A national voter ID card should be issued to everyone on their 16th birthday, and just proof of address (for voting in local elections ) would be all that was necessary. Convenience stores can swipe your debit card easily, so why couldn't polling places do the same. That would register the fact that that particular voter has voted, and since they signed in too, it could easily be verified.

Elections would be broken into TWO distinct ballots:
1) Nationally held offices (senate/congress/president)
2) Local/state offices/issues

Standardized paper cardstock ballots with a sharpie pen, and real live people to count those votes IN PLACE at the end of the day, and CCTV video of the whole process is all that's needed.

Local/state ballots could be done any way the state/county/city wants them to be.

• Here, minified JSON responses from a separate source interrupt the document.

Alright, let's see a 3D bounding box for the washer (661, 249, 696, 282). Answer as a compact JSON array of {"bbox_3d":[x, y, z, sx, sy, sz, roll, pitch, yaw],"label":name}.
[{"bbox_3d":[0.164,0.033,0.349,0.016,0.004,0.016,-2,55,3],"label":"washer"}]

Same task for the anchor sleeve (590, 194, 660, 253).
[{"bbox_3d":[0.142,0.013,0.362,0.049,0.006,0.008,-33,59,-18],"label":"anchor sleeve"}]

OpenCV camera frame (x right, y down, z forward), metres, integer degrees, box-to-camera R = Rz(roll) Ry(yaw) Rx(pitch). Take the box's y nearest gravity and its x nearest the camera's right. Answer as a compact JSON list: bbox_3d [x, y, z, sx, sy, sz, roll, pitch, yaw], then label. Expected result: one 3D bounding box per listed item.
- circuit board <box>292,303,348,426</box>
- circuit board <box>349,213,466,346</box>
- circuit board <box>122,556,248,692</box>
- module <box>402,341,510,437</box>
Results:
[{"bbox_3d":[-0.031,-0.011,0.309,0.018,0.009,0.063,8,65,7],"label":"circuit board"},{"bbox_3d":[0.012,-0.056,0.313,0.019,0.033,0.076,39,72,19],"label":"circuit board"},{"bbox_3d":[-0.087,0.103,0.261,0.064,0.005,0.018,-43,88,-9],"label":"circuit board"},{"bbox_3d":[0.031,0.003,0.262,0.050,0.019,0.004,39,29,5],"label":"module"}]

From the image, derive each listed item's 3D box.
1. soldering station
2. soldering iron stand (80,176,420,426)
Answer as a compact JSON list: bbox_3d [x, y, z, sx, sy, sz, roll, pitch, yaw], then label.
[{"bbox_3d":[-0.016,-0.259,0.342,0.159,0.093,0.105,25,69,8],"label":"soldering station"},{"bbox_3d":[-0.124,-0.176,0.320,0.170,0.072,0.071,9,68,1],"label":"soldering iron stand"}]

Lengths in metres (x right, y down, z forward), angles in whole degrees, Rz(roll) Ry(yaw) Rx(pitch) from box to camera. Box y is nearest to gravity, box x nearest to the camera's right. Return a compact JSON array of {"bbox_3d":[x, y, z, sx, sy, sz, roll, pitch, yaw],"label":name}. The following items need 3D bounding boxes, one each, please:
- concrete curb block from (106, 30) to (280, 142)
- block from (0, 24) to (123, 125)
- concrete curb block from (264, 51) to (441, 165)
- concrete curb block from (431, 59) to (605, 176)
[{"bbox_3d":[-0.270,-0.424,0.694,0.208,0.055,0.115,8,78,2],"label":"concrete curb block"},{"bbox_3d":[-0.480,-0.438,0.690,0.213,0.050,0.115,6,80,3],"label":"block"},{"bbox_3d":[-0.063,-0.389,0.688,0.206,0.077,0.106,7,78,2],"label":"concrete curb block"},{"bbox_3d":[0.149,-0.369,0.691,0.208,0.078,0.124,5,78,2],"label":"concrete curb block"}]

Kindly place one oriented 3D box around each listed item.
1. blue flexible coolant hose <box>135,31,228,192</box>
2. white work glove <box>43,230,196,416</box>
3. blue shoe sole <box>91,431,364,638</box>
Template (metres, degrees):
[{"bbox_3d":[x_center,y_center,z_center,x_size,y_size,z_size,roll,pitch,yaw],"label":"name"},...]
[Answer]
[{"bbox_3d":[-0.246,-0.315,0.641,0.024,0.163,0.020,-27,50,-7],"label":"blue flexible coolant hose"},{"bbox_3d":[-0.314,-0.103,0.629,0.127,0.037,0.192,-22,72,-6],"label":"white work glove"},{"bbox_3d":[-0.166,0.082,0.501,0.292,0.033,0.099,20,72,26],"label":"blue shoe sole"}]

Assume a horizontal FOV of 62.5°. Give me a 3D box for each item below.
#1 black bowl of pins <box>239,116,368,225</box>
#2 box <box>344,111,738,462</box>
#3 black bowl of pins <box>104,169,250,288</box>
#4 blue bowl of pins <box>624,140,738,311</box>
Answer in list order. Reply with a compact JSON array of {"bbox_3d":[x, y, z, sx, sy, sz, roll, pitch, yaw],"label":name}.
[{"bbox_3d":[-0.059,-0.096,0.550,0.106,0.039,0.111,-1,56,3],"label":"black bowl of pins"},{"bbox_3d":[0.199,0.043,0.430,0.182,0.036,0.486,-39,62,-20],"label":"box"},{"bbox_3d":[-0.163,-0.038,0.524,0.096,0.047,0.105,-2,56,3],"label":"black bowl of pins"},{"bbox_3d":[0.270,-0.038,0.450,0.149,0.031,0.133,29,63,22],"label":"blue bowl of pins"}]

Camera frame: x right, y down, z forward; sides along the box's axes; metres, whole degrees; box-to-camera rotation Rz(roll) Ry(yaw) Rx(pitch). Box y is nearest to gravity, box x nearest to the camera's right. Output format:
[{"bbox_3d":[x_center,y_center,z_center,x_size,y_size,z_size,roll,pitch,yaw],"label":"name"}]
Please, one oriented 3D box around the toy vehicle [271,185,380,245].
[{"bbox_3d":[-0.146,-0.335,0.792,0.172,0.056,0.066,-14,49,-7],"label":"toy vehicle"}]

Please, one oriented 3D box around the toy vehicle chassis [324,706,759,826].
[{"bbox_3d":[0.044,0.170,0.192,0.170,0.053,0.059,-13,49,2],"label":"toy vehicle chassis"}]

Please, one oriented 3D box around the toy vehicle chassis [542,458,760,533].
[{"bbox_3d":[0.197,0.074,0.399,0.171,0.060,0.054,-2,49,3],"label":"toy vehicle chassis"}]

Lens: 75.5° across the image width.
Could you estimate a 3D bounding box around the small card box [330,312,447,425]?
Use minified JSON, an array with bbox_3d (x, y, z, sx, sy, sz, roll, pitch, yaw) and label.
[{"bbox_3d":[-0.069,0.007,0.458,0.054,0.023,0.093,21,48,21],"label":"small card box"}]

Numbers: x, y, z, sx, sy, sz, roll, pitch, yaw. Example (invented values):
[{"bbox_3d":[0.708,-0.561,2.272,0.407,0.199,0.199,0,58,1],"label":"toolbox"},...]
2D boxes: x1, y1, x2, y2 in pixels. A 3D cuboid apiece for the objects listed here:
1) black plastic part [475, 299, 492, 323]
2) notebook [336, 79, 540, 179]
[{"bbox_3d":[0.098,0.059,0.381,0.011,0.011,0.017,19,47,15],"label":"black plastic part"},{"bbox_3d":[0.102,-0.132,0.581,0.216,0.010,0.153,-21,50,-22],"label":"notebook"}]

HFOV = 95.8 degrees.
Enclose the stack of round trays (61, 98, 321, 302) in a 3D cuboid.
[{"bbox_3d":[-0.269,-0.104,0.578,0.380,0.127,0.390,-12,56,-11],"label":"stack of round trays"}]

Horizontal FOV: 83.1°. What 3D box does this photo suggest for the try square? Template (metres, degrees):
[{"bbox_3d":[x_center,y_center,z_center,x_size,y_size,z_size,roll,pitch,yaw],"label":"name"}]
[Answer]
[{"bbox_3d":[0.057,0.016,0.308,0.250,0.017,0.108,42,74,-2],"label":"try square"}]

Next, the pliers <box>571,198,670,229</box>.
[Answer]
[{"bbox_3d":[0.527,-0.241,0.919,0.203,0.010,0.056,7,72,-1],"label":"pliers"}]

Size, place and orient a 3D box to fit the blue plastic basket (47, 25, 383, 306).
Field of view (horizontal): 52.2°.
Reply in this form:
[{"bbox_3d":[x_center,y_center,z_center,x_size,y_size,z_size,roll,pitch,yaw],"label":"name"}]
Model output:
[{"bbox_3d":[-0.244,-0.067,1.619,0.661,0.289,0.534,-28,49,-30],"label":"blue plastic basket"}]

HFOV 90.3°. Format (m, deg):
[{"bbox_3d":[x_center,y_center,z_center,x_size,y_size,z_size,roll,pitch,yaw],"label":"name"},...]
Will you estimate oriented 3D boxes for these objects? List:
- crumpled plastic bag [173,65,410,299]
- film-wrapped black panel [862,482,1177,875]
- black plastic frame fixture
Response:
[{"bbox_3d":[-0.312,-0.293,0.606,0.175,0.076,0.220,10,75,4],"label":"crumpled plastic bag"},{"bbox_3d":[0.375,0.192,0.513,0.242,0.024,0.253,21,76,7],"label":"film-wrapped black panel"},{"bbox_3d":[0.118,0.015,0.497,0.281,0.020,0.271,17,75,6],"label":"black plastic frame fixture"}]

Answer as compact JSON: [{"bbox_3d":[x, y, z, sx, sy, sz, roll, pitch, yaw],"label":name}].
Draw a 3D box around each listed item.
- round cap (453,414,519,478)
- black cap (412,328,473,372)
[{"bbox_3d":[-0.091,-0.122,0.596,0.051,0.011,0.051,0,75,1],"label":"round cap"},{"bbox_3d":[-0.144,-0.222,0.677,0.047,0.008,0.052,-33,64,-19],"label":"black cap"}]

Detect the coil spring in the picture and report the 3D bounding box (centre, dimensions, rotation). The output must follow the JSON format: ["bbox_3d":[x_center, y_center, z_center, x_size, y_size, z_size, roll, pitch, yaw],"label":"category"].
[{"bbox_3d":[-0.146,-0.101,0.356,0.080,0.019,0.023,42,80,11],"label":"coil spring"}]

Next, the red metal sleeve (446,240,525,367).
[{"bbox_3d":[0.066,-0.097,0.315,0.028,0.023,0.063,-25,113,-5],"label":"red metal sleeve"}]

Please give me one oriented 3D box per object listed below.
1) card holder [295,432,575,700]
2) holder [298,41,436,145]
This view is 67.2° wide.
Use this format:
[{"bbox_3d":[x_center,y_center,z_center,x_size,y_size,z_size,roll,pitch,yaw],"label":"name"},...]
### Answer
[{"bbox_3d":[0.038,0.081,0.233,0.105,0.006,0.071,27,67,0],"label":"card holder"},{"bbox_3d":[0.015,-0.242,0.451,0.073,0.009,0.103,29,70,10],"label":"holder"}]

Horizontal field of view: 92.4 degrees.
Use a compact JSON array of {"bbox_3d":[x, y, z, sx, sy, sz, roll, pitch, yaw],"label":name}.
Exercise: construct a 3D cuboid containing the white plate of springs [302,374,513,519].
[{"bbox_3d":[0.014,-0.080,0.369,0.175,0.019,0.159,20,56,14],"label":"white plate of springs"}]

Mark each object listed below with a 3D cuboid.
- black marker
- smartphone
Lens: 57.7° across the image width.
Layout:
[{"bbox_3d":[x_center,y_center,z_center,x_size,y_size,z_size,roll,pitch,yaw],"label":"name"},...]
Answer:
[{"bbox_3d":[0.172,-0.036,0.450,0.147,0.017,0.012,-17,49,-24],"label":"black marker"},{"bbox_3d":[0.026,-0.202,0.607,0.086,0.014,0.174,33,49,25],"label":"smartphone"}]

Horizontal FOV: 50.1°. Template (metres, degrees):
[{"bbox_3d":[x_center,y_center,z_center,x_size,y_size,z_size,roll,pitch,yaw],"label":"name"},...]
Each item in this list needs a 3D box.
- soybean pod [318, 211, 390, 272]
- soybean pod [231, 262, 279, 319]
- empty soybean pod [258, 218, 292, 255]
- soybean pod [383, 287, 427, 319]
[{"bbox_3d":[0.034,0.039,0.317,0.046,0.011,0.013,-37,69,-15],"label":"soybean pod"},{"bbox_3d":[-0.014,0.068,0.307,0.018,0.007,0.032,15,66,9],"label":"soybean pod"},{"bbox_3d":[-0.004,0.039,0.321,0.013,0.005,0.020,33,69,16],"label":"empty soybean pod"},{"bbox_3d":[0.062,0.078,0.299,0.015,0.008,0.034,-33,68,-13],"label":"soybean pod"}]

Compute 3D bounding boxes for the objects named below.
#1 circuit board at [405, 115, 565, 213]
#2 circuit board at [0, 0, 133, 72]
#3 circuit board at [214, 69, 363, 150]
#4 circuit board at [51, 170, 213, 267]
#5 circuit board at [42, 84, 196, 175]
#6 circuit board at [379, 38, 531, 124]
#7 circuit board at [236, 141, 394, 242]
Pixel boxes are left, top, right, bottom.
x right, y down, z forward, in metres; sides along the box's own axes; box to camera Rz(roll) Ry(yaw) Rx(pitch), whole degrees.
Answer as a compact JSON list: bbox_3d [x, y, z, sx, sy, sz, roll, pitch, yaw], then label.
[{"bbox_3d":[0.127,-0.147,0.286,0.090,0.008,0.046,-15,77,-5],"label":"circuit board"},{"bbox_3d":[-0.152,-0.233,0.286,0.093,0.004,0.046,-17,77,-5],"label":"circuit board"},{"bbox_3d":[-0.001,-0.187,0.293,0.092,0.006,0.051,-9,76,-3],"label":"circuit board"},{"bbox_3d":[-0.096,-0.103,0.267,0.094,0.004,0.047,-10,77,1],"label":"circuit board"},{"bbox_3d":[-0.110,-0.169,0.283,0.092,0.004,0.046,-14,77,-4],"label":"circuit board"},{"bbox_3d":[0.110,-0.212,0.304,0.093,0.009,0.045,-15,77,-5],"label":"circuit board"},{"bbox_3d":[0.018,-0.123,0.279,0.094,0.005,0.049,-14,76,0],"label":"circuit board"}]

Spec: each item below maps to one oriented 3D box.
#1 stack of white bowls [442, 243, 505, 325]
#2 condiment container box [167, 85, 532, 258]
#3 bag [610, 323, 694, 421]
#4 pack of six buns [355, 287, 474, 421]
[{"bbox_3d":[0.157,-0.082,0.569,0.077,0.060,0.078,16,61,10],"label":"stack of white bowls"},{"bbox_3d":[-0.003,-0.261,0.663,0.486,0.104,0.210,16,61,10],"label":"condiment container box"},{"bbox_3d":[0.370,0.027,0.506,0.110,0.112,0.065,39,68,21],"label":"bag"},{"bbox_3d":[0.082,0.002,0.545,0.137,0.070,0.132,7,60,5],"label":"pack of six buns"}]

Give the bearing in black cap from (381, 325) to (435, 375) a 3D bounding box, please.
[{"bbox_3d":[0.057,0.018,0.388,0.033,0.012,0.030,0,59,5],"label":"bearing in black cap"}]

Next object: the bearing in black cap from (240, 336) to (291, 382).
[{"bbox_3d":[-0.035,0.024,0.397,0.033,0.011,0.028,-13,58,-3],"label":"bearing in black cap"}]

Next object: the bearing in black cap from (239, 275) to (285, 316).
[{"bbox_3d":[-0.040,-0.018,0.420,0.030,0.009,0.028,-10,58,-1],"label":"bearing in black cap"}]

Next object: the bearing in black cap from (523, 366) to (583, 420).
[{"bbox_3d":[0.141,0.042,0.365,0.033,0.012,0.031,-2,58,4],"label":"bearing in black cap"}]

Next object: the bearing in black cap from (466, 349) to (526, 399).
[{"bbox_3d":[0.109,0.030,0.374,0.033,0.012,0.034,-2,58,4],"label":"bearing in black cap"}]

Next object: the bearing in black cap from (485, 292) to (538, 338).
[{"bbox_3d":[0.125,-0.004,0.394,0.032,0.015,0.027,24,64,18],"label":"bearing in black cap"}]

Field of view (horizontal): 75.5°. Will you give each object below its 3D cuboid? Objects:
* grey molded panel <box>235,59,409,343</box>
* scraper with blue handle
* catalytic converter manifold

We got where we are now, by lobbyists funding legislators, in exchange for "sweet deals" to those lobbyists & their clients.

When we refused to take control of our elections, we assured that some "wrong" people make it to DC, and occupied seats of power that allowed them to create laws that never should have been. One or two "wrong" senators led to a majority that obstructed investigations that might have mitigated the troubles we are in now.

And the collegial "covering" that senators like Lieberman, and other "bi-partisan" democrats do, adds to the nonsensical legislation that allows massive fraud to take place.

When ONE democrat takes money from a lobbyist, they are complicit when frauds occur. Even if 99% of the smelly deals are perpetrated by Republicans, that 1% will be ballyhooed by the press with equal alacrity.

Lobbying is not ALL bad; just the lobbying by corporate entities and organizations who are profit-driven. If their product/business plan is not strong enough to stand-alone, they do not deserve to stay in business. Laws should be about protecting ALL of us, not the few corporations/richest of us whose only reason to exist is to make money at any cost to the public.